Schultenover and others at the company kept an eye on reports as pockets of coronavirus started to spread across the globe in the early days of the outbreak. “That’s when the conversation started around, ‘How can we do this?’” he said. “We realized our ability to pull this together.”
Back at Carroll, he found a passion for biochemistry implementation as a student. Since then, he has worked during his career in food science and medical research. He expanded his skills to IT and rose through management ranks at various companies. His positions have gone from being a beer chemist for the G Heilman Brewery in La Crosse to plastics and then to medical devices and pharmaceutical manufacturing, which landed him three years ago in Fremont, California with Thermo Fisher Scientific.
In his work, Schultenover ensures that Thermo Fisher Scientific is compliant with FDA regulations in the U.S. before sending a product out to market but also must make sure that the company follows international standards when distributing products around the globe. The company has divisions on every continent except Antarctica, he said. He supervises 74 employees divided between regulatory affairs, quality assurance, and quality control for production of the COVID-19 kits.
“I’m pretty far up the food chain. It’s my managers that oversee the people that take care of these activities and makes sure everything happens on schedule,” he said. “If something goes wrong, that’s when they come to see me.”
Ensuring an effective product on a quick turnaround
Thermo Fisher Scienfitic knew with its previous experience of using its AcroMetrix line—assay control products —that it could support the type of testing that would be needed with COVID-19, Schultenover said. The company already had experience applying the technology to previous diseases to include H1N1 and the SARS virus.
This, though, would require quick coordination between the company and federal authorities, particularly the FDA allowing an Emergency Use Authorization. The EAU bumped a typical approval of three months to five years up to a matter of days, but with assurance that the company would provide a safe and effective product, Schultenover said. After a week of calls between the regulatory and product development teams and FDA reviewers beginning the week of March 3, Thermo Fisher Scientific received its EAU approval on March 13.

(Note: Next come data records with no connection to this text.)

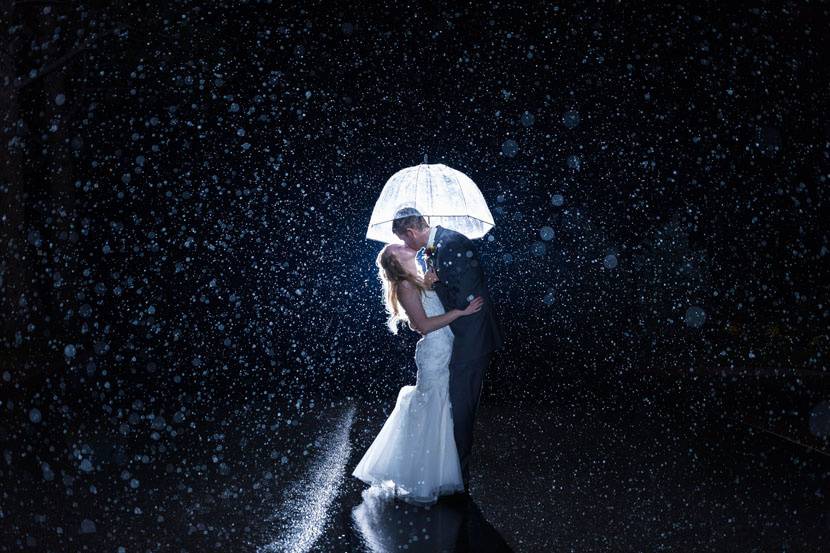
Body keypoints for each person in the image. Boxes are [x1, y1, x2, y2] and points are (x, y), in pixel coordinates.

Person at [351, 239, 483, 505]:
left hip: (445, 347)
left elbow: (421, 316)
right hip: (435, 351)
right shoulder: (406, 285)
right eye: (395, 248)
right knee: (434, 407)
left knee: (440, 407)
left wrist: (431, 284)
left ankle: (435, 470)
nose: (400, 245)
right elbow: (422, 325)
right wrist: (460, 312)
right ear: (395, 262)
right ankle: (427, 476)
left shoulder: (418, 279)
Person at [390, 207, 504, 490]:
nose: (407, 246)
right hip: (454, 339)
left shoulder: (450, 244)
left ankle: (457, 478)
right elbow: (441, 306)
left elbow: (464, 299)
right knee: (454, 407)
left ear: (412, 232)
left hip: (470, 339)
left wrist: (436, 284)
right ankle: (450, 475)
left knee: (461, 408)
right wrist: (435, 282)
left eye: (405, 240)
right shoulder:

“Under and EUA we can leverage a product used for another purpose and fast track it, so to speak, as we have data we can leverage for FDA to review and make the decision that the risk level is low enough compared to the benefit and they authorize its use for the immediate emergency,” Schultenover said.
How the COVID-19 test kit works
The Thermo Fisher Scientific kit replaces the three-day test with a test that is four hours or less, is automated, and can process many patient samples at one time. It looks for specific molecules and protein sequences unique to this virus for confirmation of presence in a patient sample, Schultenover explained. It is being now distributed in hospital and clinical labs with the needed automated equipment or where the medical technologist can acquire the equipment and use it per U.S. requirements and will be shared around the globe.
“We are producing thousands of kits a week and it is literally all-hands on deck. Everyone that is properly trained is helping fill, label and kit,” Schultenover said. “This includes me as the demand is so high, the need is immediate and we have to keep the other IVD products for therapeutic drug monitoring supplied globally as well since these needs are also still emanate.”
Thermo Fisher had 1.5 million test kits in stock but started producing 2 million per week after its EAU approval and planned to produce 5 million per week going into April, according to company CEO Marc Casper during an interview with Mad Money in March.
Schultenover said: “This will be our lives for the next several weeks as we do our part to help this country and the rest of the globe deal with diagnosing and treating those exposed.”